In the case of my company, the strong talent is the on go dedication and hours put in by its current employees. A good part of the ownership is people like me who have money in a 401K or IRA. Others are some pretty rich investors, for which I don’t see much need to discuss how the system is designed to work for them, other than a very telling statistic that approximately the 400 richest people control the same wealth as the bottom 50% in this country.

Nothing personal here, that’s why we get to vote. :slight_smile:


#14

Michael Medved was going on yesterday saying that back when our country was born, perhaps only property owners could vote; I don’t know the history. I know some people feel this way or they want only those who pay taxes to vote.


#15

It is indeed a historical fact; shockingly, the land owners were found not to have the best interests of the country at heart. Thus, numerous amendments enlarging the right to vote.


#16

You said the bottom line.


#17

If the 400 richest people really do own more than the bottom 50%, it has probably always been true since a very significant part of the populace has little or no net worth, never did and never will. Death, however, comes to all.

The people who actually run your company, or at least get to say how it’s run are those rich investors and whoever manages your 401K. Probably most of them are pretty smart or they wouldn’t be running investment management companies or be rich investors themselves.

Class resentments have always existed and always will. And like every foot soldier who thinks he would be a better general than his general, those who don’t know how to create or operate a business will always think they would be better than those who do.

But as between a man who has actually put people on payrolls and built things people actually wanted in the course of building his wealth and a woman who has gotten hugely wealthy by selling her country’s interests to foreigners, I would vote for the former every time.


#18

Who way too often get ridiculous parting gifts when they fail miserably. Please do not brush this off as class resentment. I do not think for one moment that I can do or want to do such a job. It’s disconnection compensation at the upper executive levels vs of poor performance that is my issue.


#19

Pretty hard to know sometimes. Was Carly Fiorina a bad manager or a good one? You hear it both ways from people who ought to know. Some say she ruined Hewlett-Packard. Equally knowledgeable people say she saved it from what would have otherwise been destruction. She was, of course, well compensated.
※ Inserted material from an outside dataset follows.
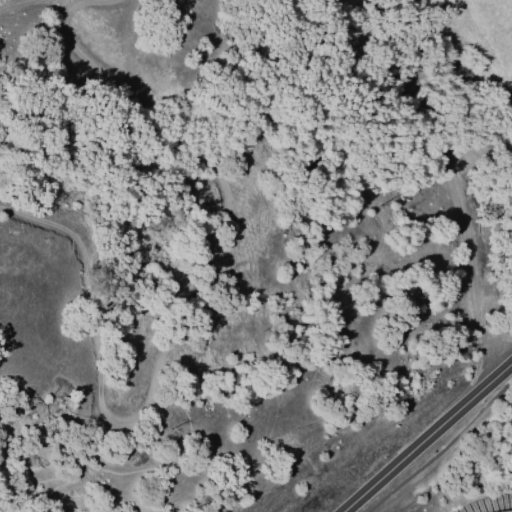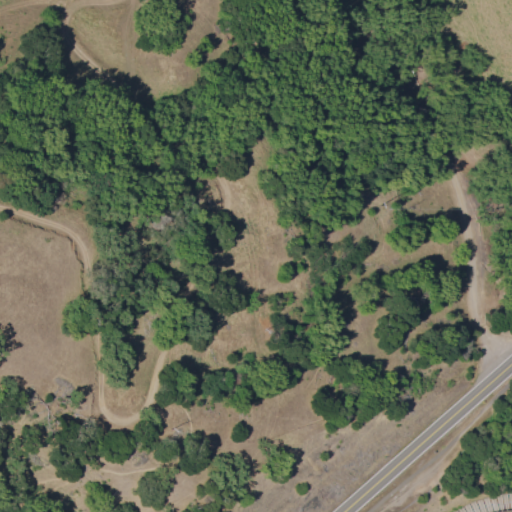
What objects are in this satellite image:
road: (431, 439)
river: (497, 507)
Getting back to my point, though, people complain about those who get rich, but mostly and sometimes grudgingly, they believe such people got there because of talent and effort notwithstanding their own “GI generalship”.
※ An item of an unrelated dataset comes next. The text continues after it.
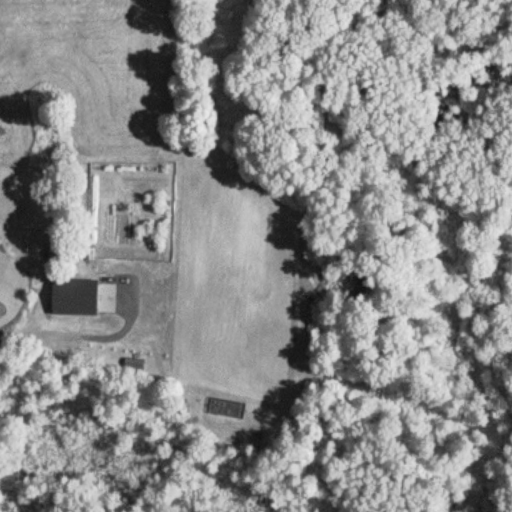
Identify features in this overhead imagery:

I have no idea how the campaigns are going to go. What I was trying to say is that if Trump plays his cards right, he’ll morph his campaign into one in which people believe he really can encourage/save jobs. Maybe he’ll do it, and maybe he wont. If he does, nobody is going to care much about his political incorrectness.
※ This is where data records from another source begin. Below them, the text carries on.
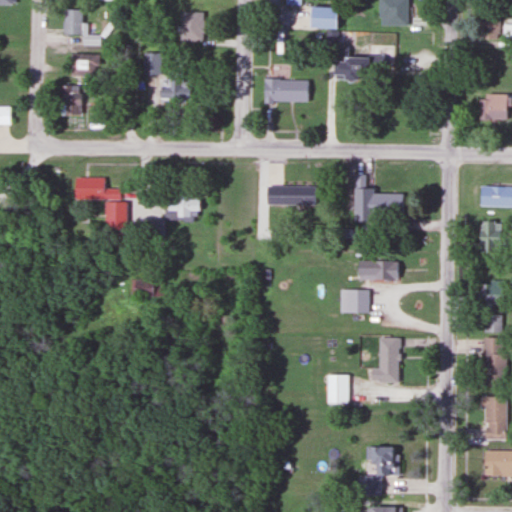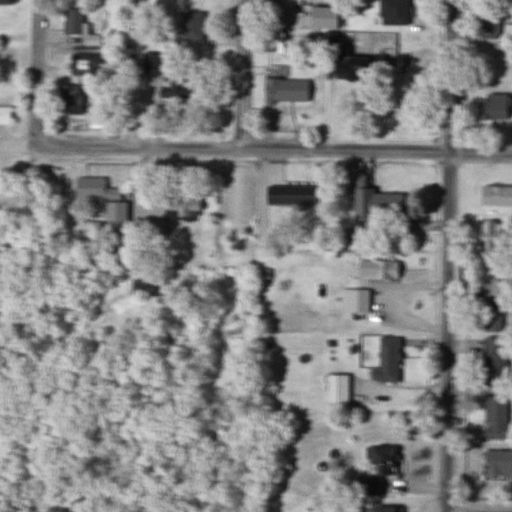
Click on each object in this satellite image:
building: (4, 1)
building: (511, 1)
building: (391, 12)
building: (322, 16)
building: (190, 26)
building: (79, 27)
building: (489, 28)
building: (507, 31)
building: (329, 38)
building: (124, 53)
building: (151, 62)
building: (83, 64)
building: (356, 68)
road: (36, 73)
road: (243, 73)
building: (284, 89)
building: (172, 90)
building: (69, 99)
building: (492, 106)
building: (5, 115)
road: (277, 147)
road: (24, 172)
building: (93, 189)
building: (287, 194)
building: (494, 196)
building: (374, 204)
building: (180, 205)
building: (154, 229)
building: (489, 237)
road: (448, 256)
building: (376, 269)
building: (141, 287)
building: (486, 295)
building: (352, 300)
building: (492, 323)
building: (385, 361)
building: (493, 361)
building: (336, 388)
building: (493, 417)
building: (497, 463)
building: (377, 468)
building: (382, 509)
And they won’t care about his wealth. After all, he actually does employ people and produce things people want. On the other hand, Hillary got rich selling influence, never met a payroll except with other peoples’ money, and never built or manufactured a single thing.

He’s not my primary favorite, but I don’t think people should count him out just because he tromps straight ahead through the minefield of political correct speech while others are mincing their zigzag course through it, hoping not to blow off a foot.


#20

I voted no because I do not think the GOP will be stupid enough to let Trump remain one of their candidates due to his racist and discriminatory views. They know that if their main candidate is a racist and someone who is very discriminatory that this is not going to go over well with a great number of their constituents.